What to work on ::
Since pictures are not wanted in the copy, output only the rest of each record exactly.

---- Data to process

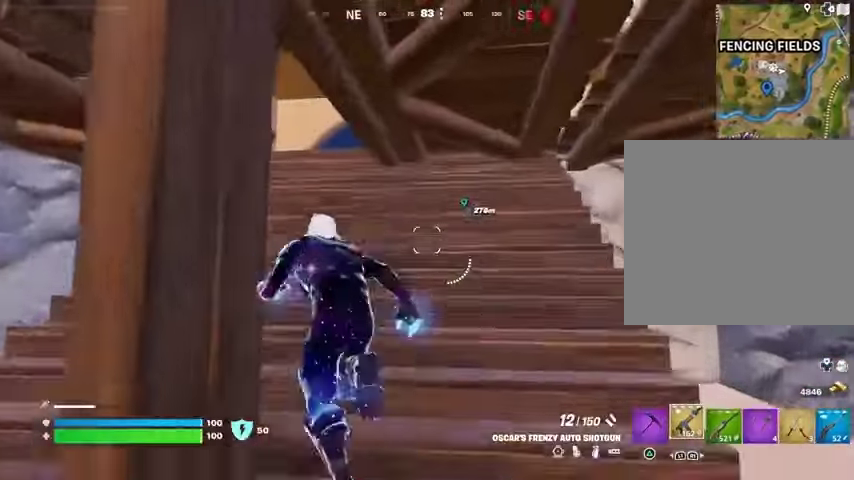
{"buttons": [], "left_stick": "up-right", "right_stick": "center", "events": [[500, "left_stick", "up-right"]]}
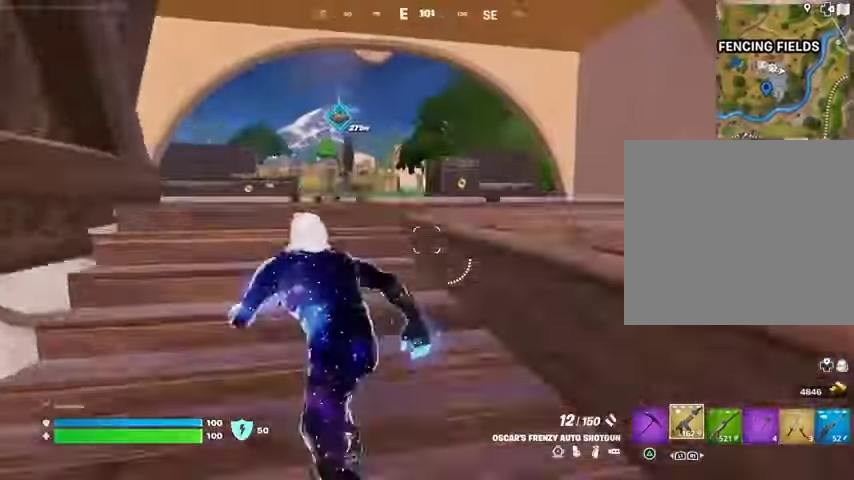
{"buttons": [], "left_stick": "up", "right_stick": "center", "events": [[167, "left_stick", "up"]]}
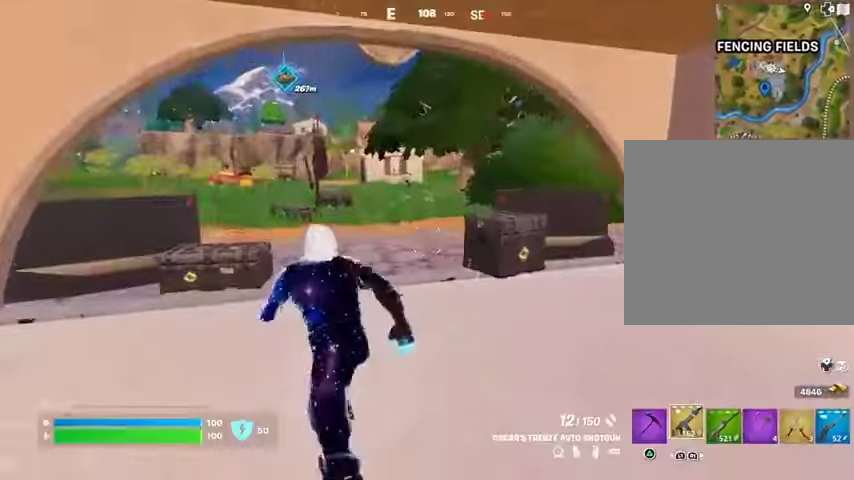
{"buttons": ["L2"], "left_stick": "up", "right_stick": "right", "events": [[100, "left_stick", "up-right"], [100, "right_stick", "up"], [133, "L2", "down"], [200, "right_stick", "center"], [300, "left_stick", "up"], [433, "right_stick", "right"]]}
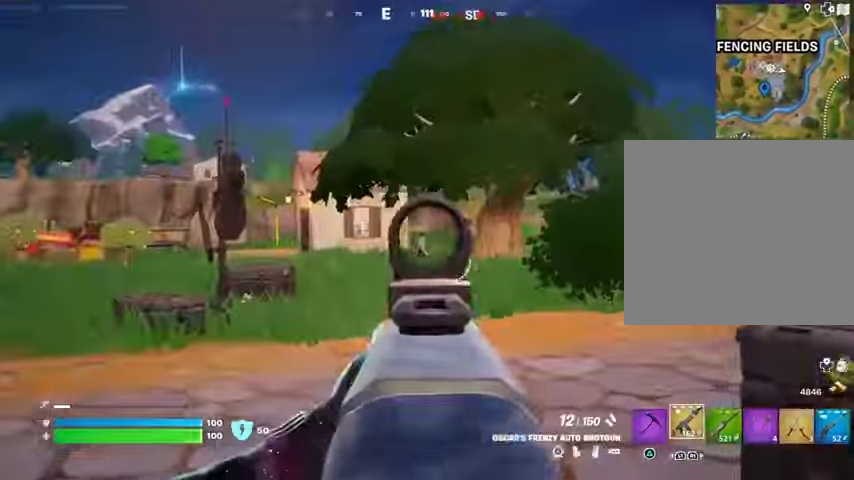
{"buttons": ["L2"], "left_stick": "up-right", "right_stick": "right", "events": [[33, "L1", "down"], [33, "L2", "up"], [33, "R2", "down"], [33, "right_stick", "center"], [100, "L1", "up"], [100, "R2", "up"], [233, "left_stick", "up-right"], [267, "L2", "down"], [500, "right_stick", "right"]]}
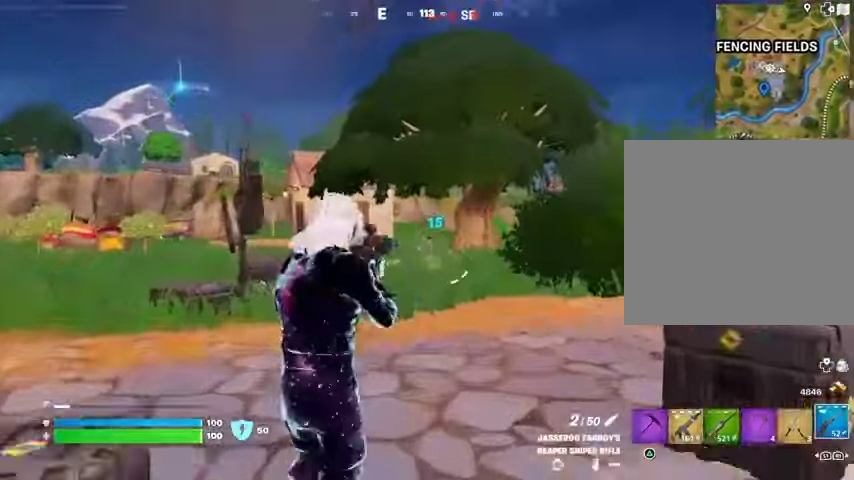
{"buttons": [], "left_stick": "up", "right_stick": "center", "events": [[67, "right_stick", "center"], [100, "left_stick", "up"], [200, "right_stick", "right"], [400, "L2", "up"], [400, "R2", "down"], [433, "L3", "down"], [467, "R2", "up"], [467, "right_stick", "center"], [500, "L3", "up"]]}
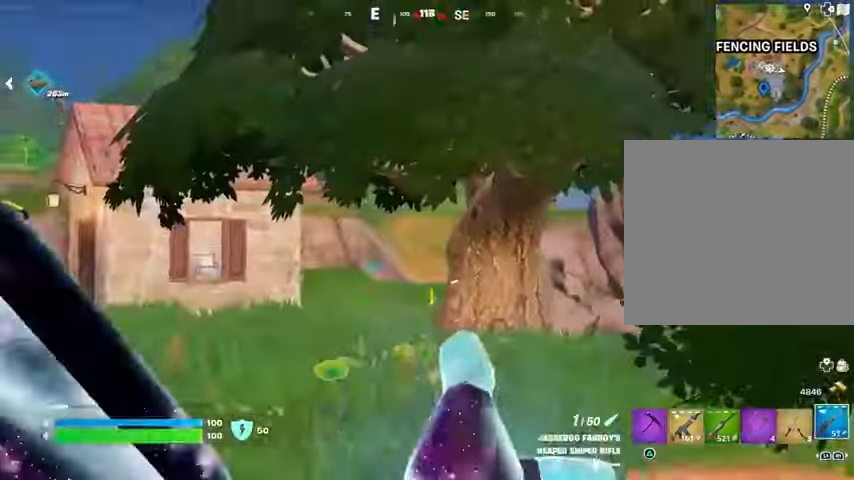
{"buttons": [], "left_stick": "up-right", "right_stick": "center", "events": [[33, "L1", "down"], [33, "left_stick", "up-right"], [33, "right_stick", "down-right"], [100, "L1", "up"], [100, "right_stick", "center"], [233, "right_stick", "down-right"], [333, "right_stick", "center"], [367, "CROSS", "down"], [433, "CROSS", "up"]]}
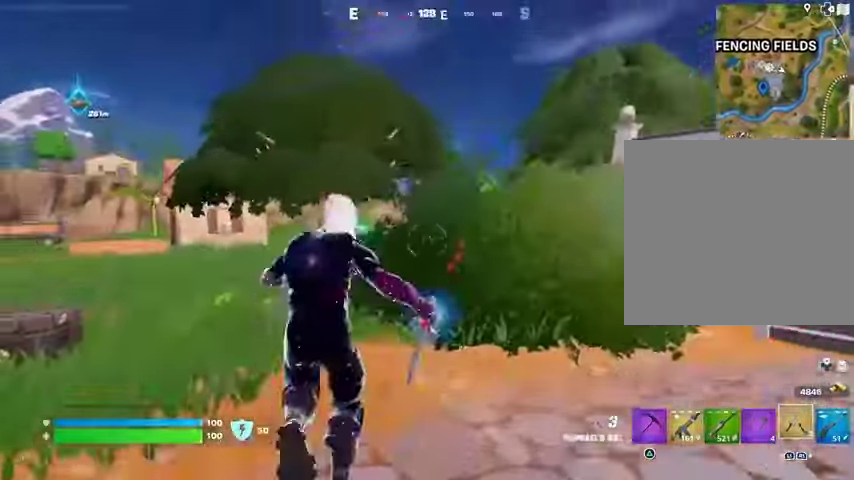
{"buttons": [], "left_stick": "up", "right_stick": "down", "events": [[33, "L2", "down"], [67, "right_stick", "up"], [133, "L2", "up"], [200, "right_stick", "center"], [367, "left_stick", "up"], [500, "right_stick", "down"]]}
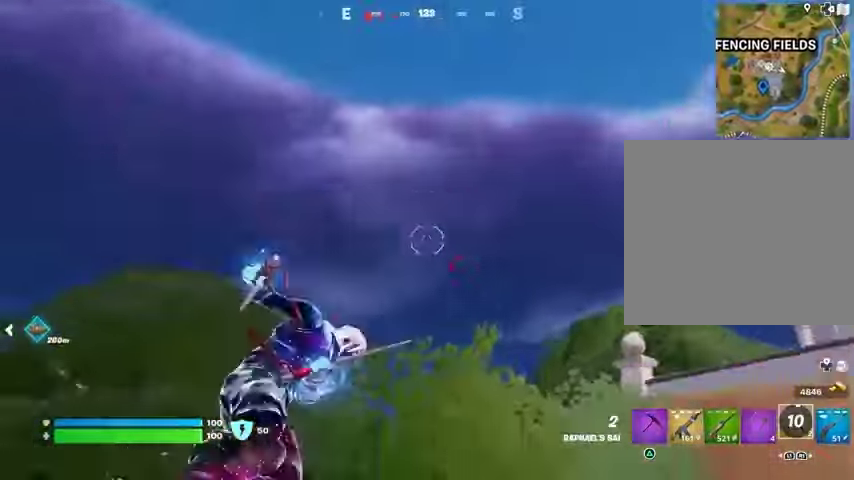
{"buttons": [], "left_stick": "right", "right_stick": "left", "events": [[33, "left_stick", "up-right"], [333, "right_stick", "center"], [500, "left_stick", "right"], [500, "right_stick", "left"]]}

--------

Reply ::
{"buttons": [], "left_stick": "up-right", "right_stick": "center", "events": [[500, "left_stick", "up-right"]]}
{"buttons": [], "left_stick": "up", "right_stick": "center", "events": [[167, "left_stick", "up"]]}
{"buttons": ["L2"], "left_stick": "up", "right_stick": "right", "events": [[100, "left_stick", "up-right"], [100, "right_stick", "up"], [133, "L2", "down"], [200, "right_stick", "center"], [300, "left_stick", "up"], [433, "right_stick", "right"]]}
{"buttons": ["L2"], "left_stick": "up-right", "right_stick": "right", "events": [[33, "L1", "down"], [33, "L2", "up"], [33, "R2", "down"], [33, "right_stick", "center"], [100, "L1", "up"], [100, "R2", "up"], [233, "left_stick", "up-right"], [267, "L2", "down"], [500, "right_stick", "right"]]}
{"buttons": [], "left_stick": "up", "right_stick": "center", "events": [[67, "right_stick", "center"], [100, "left_stick", "up"], [200, "right_stick", "right"], [400, "L2", "up"], [400, "R2", "down"], [433, "L3", "down"], [467, "R2", "up"], [467, "right_stick", "center"], [500, "L3", "up"]]}
{"buttons": [], "left_stick": "up-right", "right_stick": "center", "events": [[33, "L1", "down"], [33, "left_stick", "up-right"], [33, "right_stick", "down-right"], [100, "L1", "up"], [100, "right_stick", "center"], [233, "right_stick", "down-right"], [333, "right_stick", "center"], [367, "CROSS", "down"], [433, "CROSS", "up"]]}
{"buttons": [], "left_stick": "up", "right_stick": "down", "events": [[33, "L2", "down"], [67, "right_stick", "up"], [133, "L2", "up"], [200, "right_stick", "center"], [367, "left_stick", "up"], [500, "right_stick", "down"]]}
{"buttons": [], "left_stick": "right", "right_stick": "left", "events": [[33, "left_stick", "up-right"], [333, "right_stick", "center"], [500, "left_stick", "right"], [500, "right_stick", "left"]]}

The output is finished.